Consumable QR Code Detects Fake Food, Medicine
Picture it: you’re at the hospital receiving medication that will help with your ailment. Then, the doctor hits you with the bad news that the meds are not only fake, but it might also have adverse side-effects. Here’s where a specially-made QR code comes in handy.
New anti-counterfeit technology has been developed by an American team of researchers from Purdue University in West Lafayette, Indiana.

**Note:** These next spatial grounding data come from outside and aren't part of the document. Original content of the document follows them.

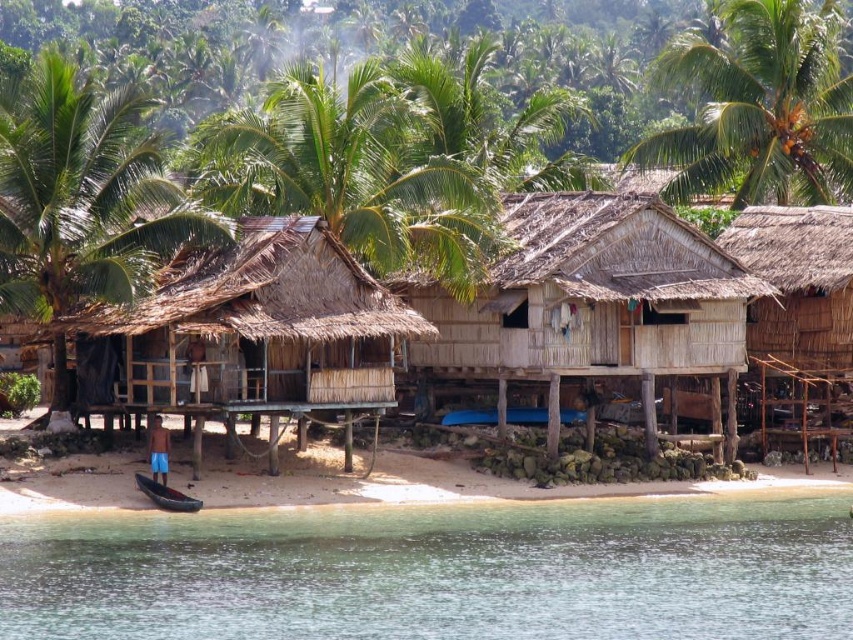
Can you confirm if green leafy palm tree at upper center is shorter than green leafy palm tree at upper left?

Yes.

Is green leafy palm tree at upper center in front of green leafy palm tree at upper left?

No, it is behind green leafy palm tree at upper left.

Which is in front, point (439, 221) or point (160, 188)?

Point (160, 188) is in front.

What are the coordinates of `green leafy palm tree at upper center` in the screenshot? It's located at (354, 173).

Who is positioned more to the right, green leafy palm tree at upper left or wooden canoe at lower left?

From the viewer's perspective, wooden canoe at lower left appears more on the right side.

Which of these two, green leafy palm tree at upper left or wooden canoe at lower left, stands taller?

green leafy palm tree at upper left is taller.

Where is `green leafy palm tree at upper left`? green leafy palm tree at upper left is located at coordinates (84, 196).

Does thatched bamboo hut at center have a larger size compared to blue plastic boat at center?

Yes.

Does thatched bamboo hut at center have a lesser height compared to blue plastic boat at center?

Incorrect, thatched bamboo hut at center's height does not fall short of blue plastic boat at center's.

Between point (614, 372) and point (532, 416), which one is positioned in front?

Point (614, 372) is more forward.

Where is `thatched bamboo hut at center`? Image resolution: width=853 pixels, height=640 pixels. thatched bamboo hut at center is located at coordinates (589, 300).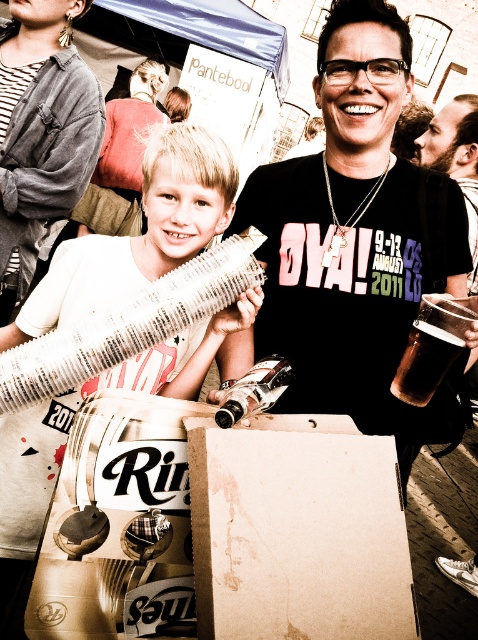
Question: Which object is positioned farthest from the clear glass bottle at center?

Choices:
 (A) brown matte glass at center
 (B) black matte t-shirt at center

Answer: (B)

Question: Which of these objects is positioned closest to the brown matte glass at center?

Choices:
 (A) white paper accordion at center
 (B) brown cardboard box at center
 (C) clear glass bottle at center

Answer: (C)

Question: Among these objects, which one is farthest from the camera?

Choices:
 (A) brown matte glass at center
 (B) black matte t-shirt at center

Answer: (B)

Question: Is brown matte glass at center to the right of clear glass bottle at center from the viewer's perspective?

Choices:
 (A) no
 (B) yes

Answer: (B)

Question: Is brushed metal can at upper center thinner than clear glass bottle at center?

Choices:
 (A) yes
 (B) no

Answer: (B)

Question: Does black matte t-shirt at center have a smaller size compared to brown cardboard box at center?

Choices:
 (A) no
 (B) yes

Answer: (A)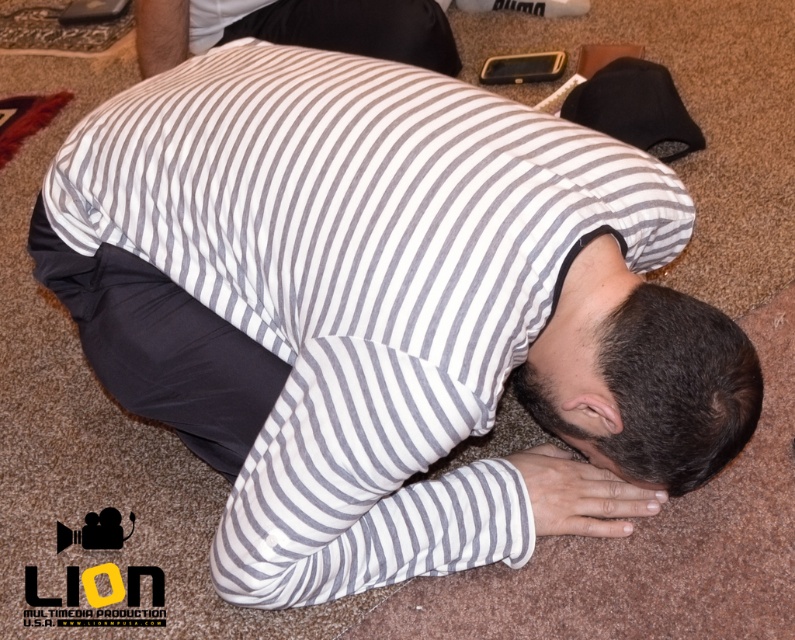
Question: Is gray striped shirt at center to the left of dark brown hair at center from the viewer's perspective?

Choices:
 (A) yes
 (B) no

Answer: (A)

Question: Which point is closer to the camera?

Choices:
 (A) dark brown hair at center
 (B) gray striped shirt at center
 (C) white striped pillow at center

Answer: (B)

Question: In this image, where is gray striped shirt at center located relative to white striped pillow at center?

Choices:
 (A) right
 (B) left

Answer: (A)

Question: Among these objects, which one is farthest from the camera?

Choices:
 (A) gray striped shirt at center
 (B) white striped pillow at center

Answer: (B)

Question: Among these points, which one is farthest from the camera?

Choices:
 (A) (367, 54)
 (B) (493, 484)

Answer: (A)

Question: Can you confirm if gray striped shirt at center is positioned below dark brown hair at center?

Choices:
 (A) no
 (B) yes

Answer: (A)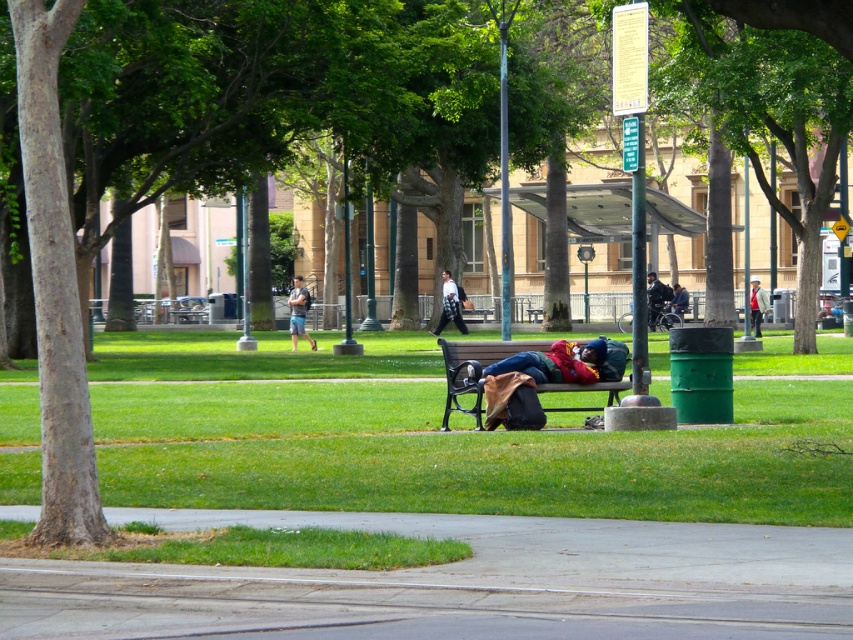
You are a park security guard who notices two jackets left unattended on the bench in the park. The jackets are the dark blue jacket at center and the light brown leather jacket at center. Which jacket is on top?

The light brown leather jacket at center is on top of the dark blue jacket at center.

You are standing at the point with coordinates point [282,582] and want to walk to the point with coordinates point [120,337]. Is there any obstruction between you and your destination?

Point [120,337] is behind point [282,582], so there is an obstruction between them.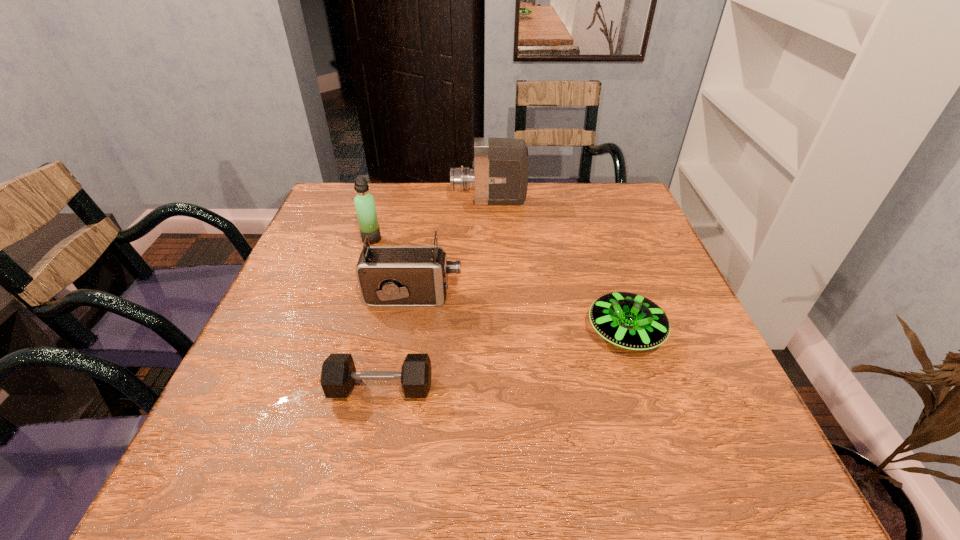
Identify the location of the farther camcorder. (499, 175).

In order to click on the fourth nearest object in this screenshot , I will do `click(364, 202)`.

This screenshot has height=540, width=960. What are the coordinates of `the nearer camcorder` in the screenshot? It's located at (387, 275).

Where is `saucer`? The image size is (960, 540). saucer is located at coordinates (627, 320).

The image size is (960, 540). What are the coordinates of `the nearest object` in the screenshot? It's located at (338, 374).

The width and height of the screenshot is (960, 540). In order to click on free space located at the front of the farthest object, highlighting the lens in this screenshot , I will do point(333,201).

Image resolution: width=960 pixels, height=540 pixels. I want to click on vacant space situated 0.370m at the front of the farthest object, highlighting the lens, so click(x=325, y=201).

The image size is (960, 540). What are the coordinates of `vacant area situated at the front of the farthest object, highlighting the lens` in the screenshot? It's located at (428, 201).

Identify the location of free space located on the right of the thermos bottle. (469, 239).

Where is `free space located 0.400m at the lens of the nearer camcorder`? The width and height of the screenshot is (960, 540). free space located 0.400m at the lens of the nearer camcorder is located at coordinates (640, 296).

“Counterfeit items, such as medicines and alcohol, are big issues around the world. There are numerous examples of large amounts of fake medications sold throughout the world, which, in some instances, kill people,” says Professor Young Kim, head of the project.
Thus, an edible QR code, made from silk proteins, could act like an authenticity tag for food, alcohol and medications. The invisible code on the tiny tag could be read with an electronic device, or by simply shining a light on it, no matter the conditions.
As most liquid medicines are made with alcohol, not only does the silk tag determine if your scotch is actually from Scotland, for example, but it can also help validate that the medication is free from any harmful components.
The silk tags also do not affect the taste of the product – and can be swallowed – as Kim’s team tested the technology on various brands of whiskey over a 10-month period; they add an additional safety layer in an industry that often sees bogus goods peddled all over the globe.
According to reports, roughly 18% of adults in the United Kingdom have unwittingly purchased imitation alcoholic spirits.
Soon, we will all be able to sit back with a nice whiskey, safe in the knowledge that our drink is the real McCoy.